The pouches are made of very thin leather (appropriately called pouch leather), which is cut into circles of a given diameter and glued in a “dished” position into their respective wells, which are simply precision holes drilled into the pouch board.
As with other components of the action, the decision when rebuilding is to replace or refurbish.
And as with other operations in player piano work, opinions vary.
Some say that replacing with new is the only way to guarantee long term reliable and uniform performance. Others say that new leather is of inferior quality compared to the material of yesteryear, and that if the old leather is still in usable condition, then it can be resealed for continued use.
If you decide to replace, pouch leather can still be sourced from an organ supply company.
Even new leather should be sealed, according to some advocates. More on that shortly.
To replace the pouches, clean off all traces of old leather and adhesive from the board, and check the board to ensure it is otherwise undamaged, and still true.
While the board is “de-pouched” is also a great opportunity to renew the sealant in the channels from the edge of the board to the pouch wells. Thick shellac or thinned PVCE glue can work well for this task.

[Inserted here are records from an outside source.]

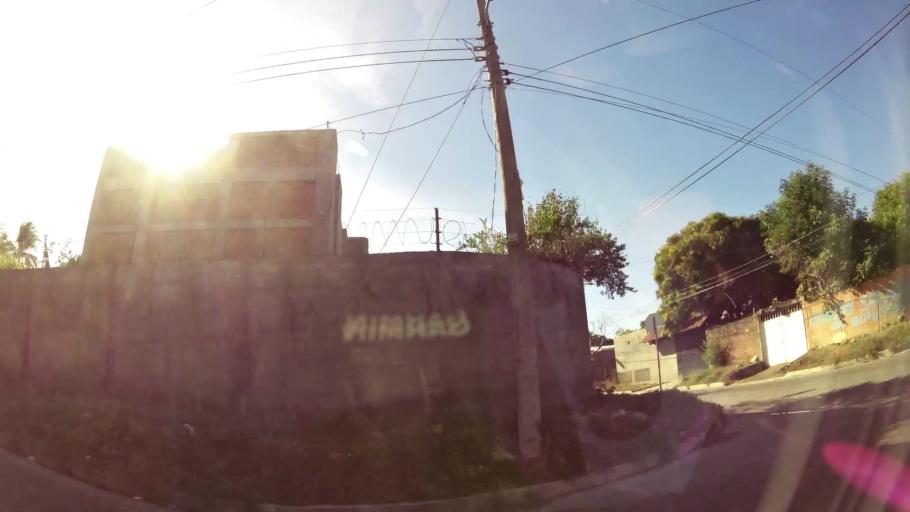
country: SV
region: San Miguel
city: San Miguel
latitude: 13.4761
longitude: -88.1938
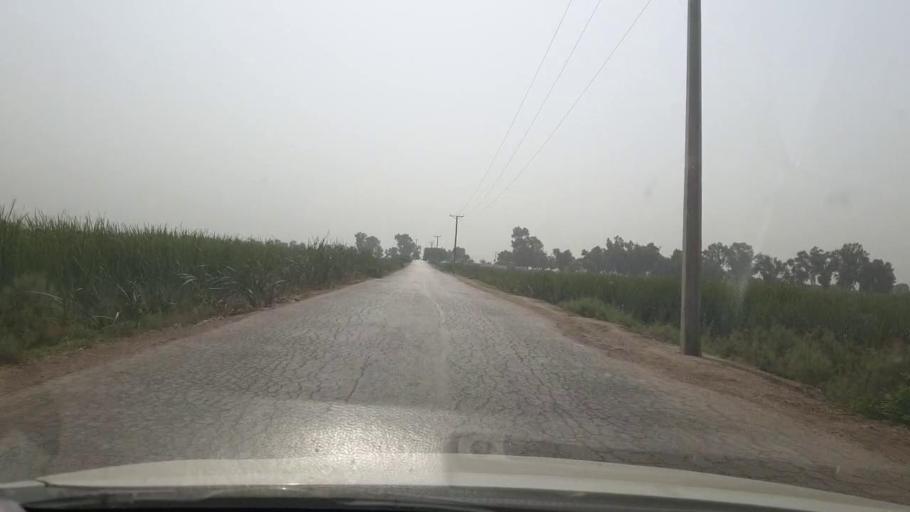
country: PK
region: Sindh
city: Kot Diji
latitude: 27.4351
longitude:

Bruce Newman recommends using cheap disposable pipe cleaners, of the appropriate diameter, for this task. It is important for each channel to be independently sealed, so as not to “bleed over” to its neighbour and risk ciphering notes.
The pouches can be glued down using a pouch setter, and hot hide glue is once again the glue of choice. Note that some pouches (like mine, as pictured above) have cardboard or fibre discs glued in the center. If these need to be replaced, use only the minimum amount of glue necessary to securely attach them, and glue the discs before the sealing takes place!
It is important to note that the two important characteristics of pouch leather are airtightness and suppleness. Ideally this membrane would be infinitely strong, airtight and flexible, but in reality there is a balance to be struck in the physical properties of the leather. In other words, in seeking to make the leather leak proof, we must not diminish the suppleness by introducing stiffness with the application of a sealant.
Traditional solutions for this are to use rubber cement diluted to 50% with thinner, or to use neatsfoot oil or a derivative product. More recently some folks like John Tuttle have been experimenting with silicone diluted in a solvent carrier, which you can read about here.
Once the pouches have been dealt with, you are likely looking at replacing the perimeter gaskets as well, or at least you might as well when you are at it. With your newly spiffed up pouch board, you are now ready to test the secondary chest!